▶ [What is being asked]: Render every line of text in the records below as a Markdown table with the columns "Row" and "Line", numbering the rows in order and omitting blank lines.

[Entries taken from a collection]
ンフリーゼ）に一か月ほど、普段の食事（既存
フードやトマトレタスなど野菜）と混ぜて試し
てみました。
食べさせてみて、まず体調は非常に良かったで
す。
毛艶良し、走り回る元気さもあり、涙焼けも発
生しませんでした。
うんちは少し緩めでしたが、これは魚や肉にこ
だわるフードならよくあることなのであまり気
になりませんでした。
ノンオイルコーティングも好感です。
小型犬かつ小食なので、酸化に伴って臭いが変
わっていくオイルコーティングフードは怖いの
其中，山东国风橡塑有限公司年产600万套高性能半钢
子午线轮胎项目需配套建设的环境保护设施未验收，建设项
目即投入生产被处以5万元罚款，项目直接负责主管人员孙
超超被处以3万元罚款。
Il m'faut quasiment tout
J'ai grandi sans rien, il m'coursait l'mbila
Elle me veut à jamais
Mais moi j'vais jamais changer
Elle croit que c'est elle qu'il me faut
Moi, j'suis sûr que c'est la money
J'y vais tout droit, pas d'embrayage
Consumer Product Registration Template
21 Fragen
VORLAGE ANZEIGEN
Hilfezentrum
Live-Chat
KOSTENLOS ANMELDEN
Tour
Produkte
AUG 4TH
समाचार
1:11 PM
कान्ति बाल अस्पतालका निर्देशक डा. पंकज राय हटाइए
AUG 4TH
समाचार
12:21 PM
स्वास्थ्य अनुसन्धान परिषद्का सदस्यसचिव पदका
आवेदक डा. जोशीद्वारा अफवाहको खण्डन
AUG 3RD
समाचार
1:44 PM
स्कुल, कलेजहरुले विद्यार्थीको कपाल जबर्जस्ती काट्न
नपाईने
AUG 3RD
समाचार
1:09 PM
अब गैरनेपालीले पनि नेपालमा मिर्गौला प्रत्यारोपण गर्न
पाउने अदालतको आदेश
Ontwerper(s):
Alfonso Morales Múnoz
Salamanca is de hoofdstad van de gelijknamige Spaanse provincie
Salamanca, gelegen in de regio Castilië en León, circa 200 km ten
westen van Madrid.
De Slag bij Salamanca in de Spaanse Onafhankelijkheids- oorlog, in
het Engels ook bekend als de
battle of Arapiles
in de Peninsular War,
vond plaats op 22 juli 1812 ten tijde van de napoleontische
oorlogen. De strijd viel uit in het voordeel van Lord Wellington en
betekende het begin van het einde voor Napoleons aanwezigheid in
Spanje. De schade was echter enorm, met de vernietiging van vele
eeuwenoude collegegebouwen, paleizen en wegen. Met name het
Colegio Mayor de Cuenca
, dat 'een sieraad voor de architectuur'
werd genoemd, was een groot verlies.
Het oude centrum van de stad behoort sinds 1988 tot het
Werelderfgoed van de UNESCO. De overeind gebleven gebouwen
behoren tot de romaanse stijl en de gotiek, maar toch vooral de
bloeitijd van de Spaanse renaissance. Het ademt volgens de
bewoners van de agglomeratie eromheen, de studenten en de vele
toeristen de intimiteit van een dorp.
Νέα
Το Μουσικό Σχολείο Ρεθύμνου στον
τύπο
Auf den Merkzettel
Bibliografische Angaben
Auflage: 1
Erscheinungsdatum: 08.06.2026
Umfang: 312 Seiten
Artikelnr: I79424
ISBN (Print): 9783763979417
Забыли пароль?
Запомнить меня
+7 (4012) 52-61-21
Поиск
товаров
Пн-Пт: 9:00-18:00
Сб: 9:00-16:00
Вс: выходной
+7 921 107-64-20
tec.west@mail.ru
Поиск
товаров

▶ [Output of the exercise]:
| Row | Line |
|---|---|
| 1 | ンフリーゼ）に一か月ほど、普段の食事（既存 |
| 2 | フードやトマトレタスなど野菜）と混ぜて試し |
| 3 | てみました。 |
| 4 | 食べさせてみて、まず体調は非常に良かったで |
| 5 | す。 |
| 6 | 毛艶良し、走り回る元気さもあり、涙焼けも発 |
| 7 | 生しませんでした。 |
| 8 | うんちは少し緩めでしたが、これは魚や肉にこ |
| 9 | だわるフードならよくあることなのであまり気 |
| 10 | になりませんでした。 |
| 11 | ノンオイルコーティングも好感です。 |
| 12 | 小型犬かつ小食なので、酸化に伴って臭いが変 |
| 13 | わっていくオイルコーティングフードは怖いの |
| 14 | 其中，山东国风橡塑有限公司年产600万套高性能半钢 |
| 15 | 子午线轮胎项目需配套建设的环境保护设施未验收，建设项 |
| 16 | 目即投入生产被处以5万元罚款，项目直接负责主管人员孙 |
| 17 | 超超被处以3万元罚款。 |
| 18 | Il m'faut quasiment tout |
| 19 | J'ai grandi sans rien, il m'coursait l'mbila |
| 20 | Elle me veut à jamais |
| 21 | Mais moi j'vais jamais changer |
| 22 | Elle croit que c'est elle qu'il me faut |
| 23 | Moi, j'suis sûr que c'est la money |
| 24 | J'y vais tout droit, pas d'embrayage |
| 25 | Consumer Product Registration Template |
| 26 | 21 Fragen |
| 27 | VORLAGE ANZEIGEN |
| 28 | Hilfezentrum |
| 29 | Live-Chat |
| 30 | KOSTENLOS ANMELDEN |
| 31 | Tour |
| 32 | Produkte |
| 33 | AUG 4TH |
| 34 | समाचार |
| 35 | 1:11 PM |
| 36 | कान्ति बाल अस्पतालका निर्देशक डा. पंकज राय हटाइए |
| 37 | AUG 4TH |
| 38 | समाचार |
| 39 | 12:21 PM |
| 40 | स्वास्थ्य अनुसन्धान परिषद्का सदस्यसचिव पदका |
| 41 | आवेदक डा. जोशीद्वारा अफवाहको खण्डन |
| 42 | AUG 3RD |
| 43 | समाचार |
| 44 | 1:44 PM |
| 45 | स्कुल, कलेजहरुले विद्यार्थीको कपाल जबर्जस्ती काट्न |
| 46 | नपाईने |
| 47 | AUG 3RD |
| 48 | समाचार |
| 49 | 1:09 PM |
| 50 | अब गैरनेपालीले पनि नेपालमा मिर्गौला प्रत्यारोपण गर्न |
| 51 | पाउने अदालतको आदेश |
| 52 | Ontwerper(s): |
| 53 | Alfonso Morales Múnoz |
| 54 | Salamanca is de hoofdstad van de gelijknamige Spaanse provincie |
| 55 | Salamanca, gelegen in de regio Castilië en León, circa 200 km ten |
| 56 | westen van Madrid. |
| 57 | De Slag bij Salamanca in de Spaanse Onafhankelijkheids- oorlog, in |
| 58 | het Engels ook bekend als de |
| 59 | battle of Arapiles |
| 60 | in de Peninsular War, |
| 61 | vond plaats op 22 juli 1812 ten tijde van de napoleontische |
| 62 | oorlogen. De strijd viel uit in het voordeel van Lord Wellington en |
| 63 | betekende het begin van het einde voor Napoleons aanwezigheid in |
| 64 | Spanje. De schade was echter enorm, met de vernietiging van vele |
| 65 | eeuwenoude collegegebouwen, paleizen en wegen. Met name het |
| 66 | Colegio Mayor de Cuenca |
| 67 | , dat 'een sieraad voor de architectuur' |
| 68 | werd genoemd, was een groot verlies. |
| 69 | Het oude centrum van de stad behoort sinds 1988 tot het |
| 70 | Werelderfgoed van de UNESCO. De overeind gebleven gebouwen |
| 71 | behoren tot de romaanse stijl en de gotiek, maar toch vooral de |
| 72 | bloeitijd van de Spaanse renaissance. Het ademt volgens de |
| 73 | bewoners van de agglomeratie eromheen, de studenten en de vele |
| 74 | toeristen de intimiteit van een dorp. |
| 75 | Νέα |
| 76 | Το Μουσικό Σχολείο Ρεθύμνου στον |
| 77 | τύπο |
| 78 | Auf den Merkzettel |
| 79 | Bibliografische Angaben |
| 80 | Auflage: 1 |
| 81 | Erscheinungsdatum: 08.06.2026 |
| 82 | Umfang: 312 Seiten |
| 83 | Artikelnr: I79424 |
| 84 | ISBN (Print): 9783763979417 |
| 85 | Забыли пароль? |
| 86 | Запомнить меня |
| 87 | +7 (4012) 52-61-21 |
| 88 | Поиск |
| 89 | товаров |
| 90 | Пн-Пт: 9:00-18:00 |
| 91 | Сб: 9:00-16:00 |
| 92 | Вс: выходной |
| 93 | +7 921 107-64-20 |
| 94 | tec.west@mail.ru |
| 95 | Поиск |
| 96 | товаров |